What are the benefits of co-occurring disorder treatment?
Dr. Porteus, a PhD. Clinical Psychologist who has conducted extensive co-occurring disorders training regionally and around the globe, notes that, “Clients report feeling cared for as ‘whole people’ by not being required to seek treatment in an unnatural and sequenced fashion. Addressing the conditions in sequence may actually do more harm than good. Secondly, families feel their loved one is receiving more comprehensive care – a real emotional boon when facing two issues that each still carry a great deal of negative societal stigma.” He notes that it’s clinically wise to treat the two conditions simultaneously.  For example, methamphetamine use ‘switches’ mood states and accelerates the manic-depressive cycle in bipolar disorder. The resulting depressive states can give rise to more Meth use which in turn accelerates the manic-depressive cycle even more.  Treating both conditions together can help break this escalating cycle.

Which came first?  Drug-abuse or Mental Illness?
A common question for Dr.
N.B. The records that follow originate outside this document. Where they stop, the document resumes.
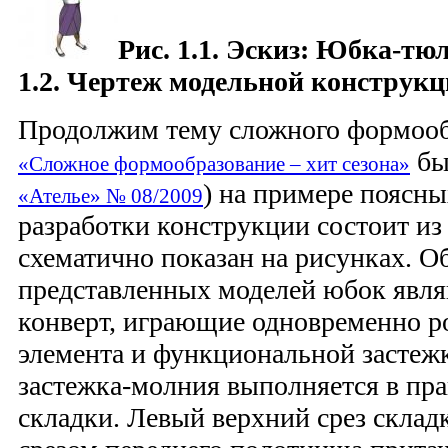
Рис. 1.1. Эскиз: Юбка-тю
1.2. Чертеж модельной конструк
Продолжим тему сложного формообр
бы
«Сложное формообразование – хит сезона»
) на примере поясны
«Ателье» № 08/2009
разработки конструкции состоит из
схематично показан на рисунках. 
представленных моделей юбок явля
конверт, играющие одновременно р
элемента и функциональной застеж
застежка-молния выполняется в пра
складки. Левый верхний срез склад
Porteus is, “Was there a mental health issue before the drug use, or did the drug use cause mental illness?” Learning from this region’s involvement with the Meth epidemic, and the connection with acid and the drug exploration of the 60’s, it's clear that drug use can sometimes give rise to symptoms that, over time, lead to a diagnosis of mental illness.
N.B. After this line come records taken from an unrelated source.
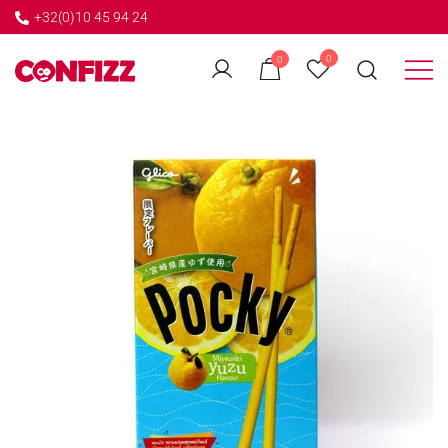
+32(0)10 45 94 24
←
0
0
GO BACK
Créateur de souvenirs
CONFIZZ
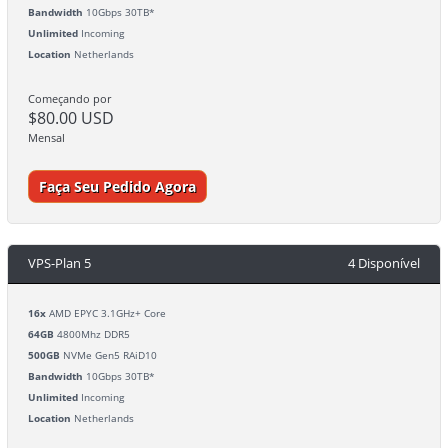
Bandwidth
10Gbps 30TB*
Unlimited
Incoming
Location
Netherlands
Começando por
$80.00 USD
Mensal
Faça Seu Pedido Agora
VPS-Plan 5
4 Disponível
16x
AMD EPYC 3.1GHz+ Core
64GB
4800Mhz DDR5
500GB
NVMe Gen5 RAiD10
Bandwidth
10Gbps 30TB*
Unlimited
Incoming
Location
Netherlands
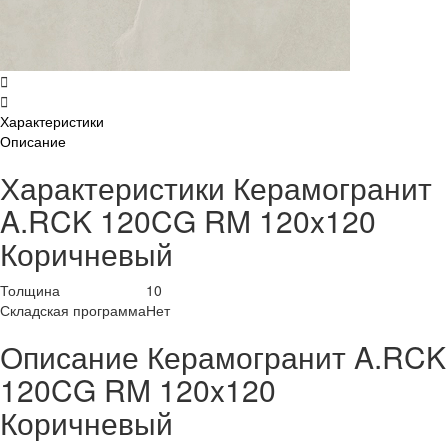
Характеристики
Описание
Характеристики Керамогранит
A.RCK 120CG RM 120x120
Коричневый
Толщина
10
Складская программа
Нет
Описание Керамогранит A.RCK
120CG RM 120x120
Коричневый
“For the vast majority of people with co-occurring disorders, however, the picture is more complex,” says Dr. Porteus. “It is dangerous to conclude that drug use caused a mental illness. The interaction between substance use and/or dependence, and mental illness symptoms makes both conditions worse. The chicken and egg question of what came first can be addressed in time, but only when the two conditions have been stabilized and are relatively under control.”
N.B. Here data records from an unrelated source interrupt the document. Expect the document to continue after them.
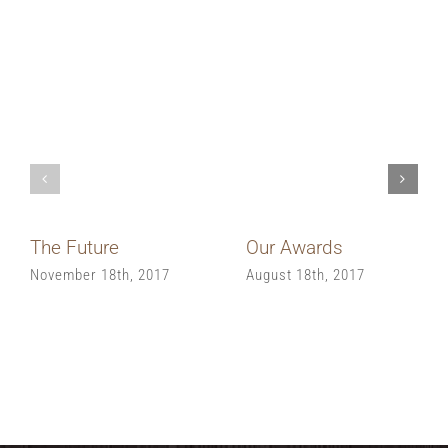
Related Posts
The Future
Our Awards
November 18th, 2017
August 18th, 2017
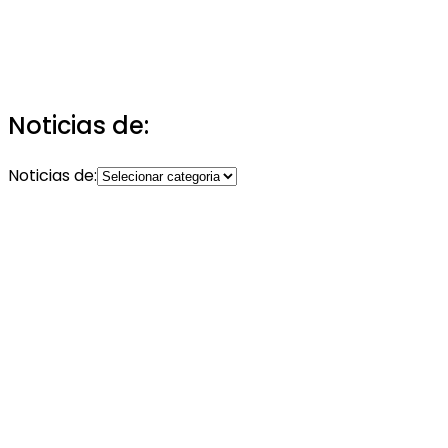
Noticias de:
Noticias de:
What of the future of co-occurring disorders treatment?
Dr. Porteus thinks the future will bring more and better co-occurring disorders treatments, especially in light of Paul Wellstone’s Mental Health Parity Act, passed as a rider on the recent financial bailout. The Wellstone Act which requires the same treatment for mental health conditions as for other physical disorders/illnesses, identifies addiction as a mental health condition. Thus, more programs should develop that offer co-occurring disorders treatment.

The Effort Inc.
, where Dr. Porteus is employed, is leading the regional response to the methamphetamine crisis. For over ten years now, The Effort has served many thousands of people with methamphetamine addiction. Their services are provided across different levels of care (detox, residential, outpatient, medical clinic) and along with full service treatment, including medical support through our primary care clinic and co-occurring disorders treatment for those clients with co-existing mental health issues.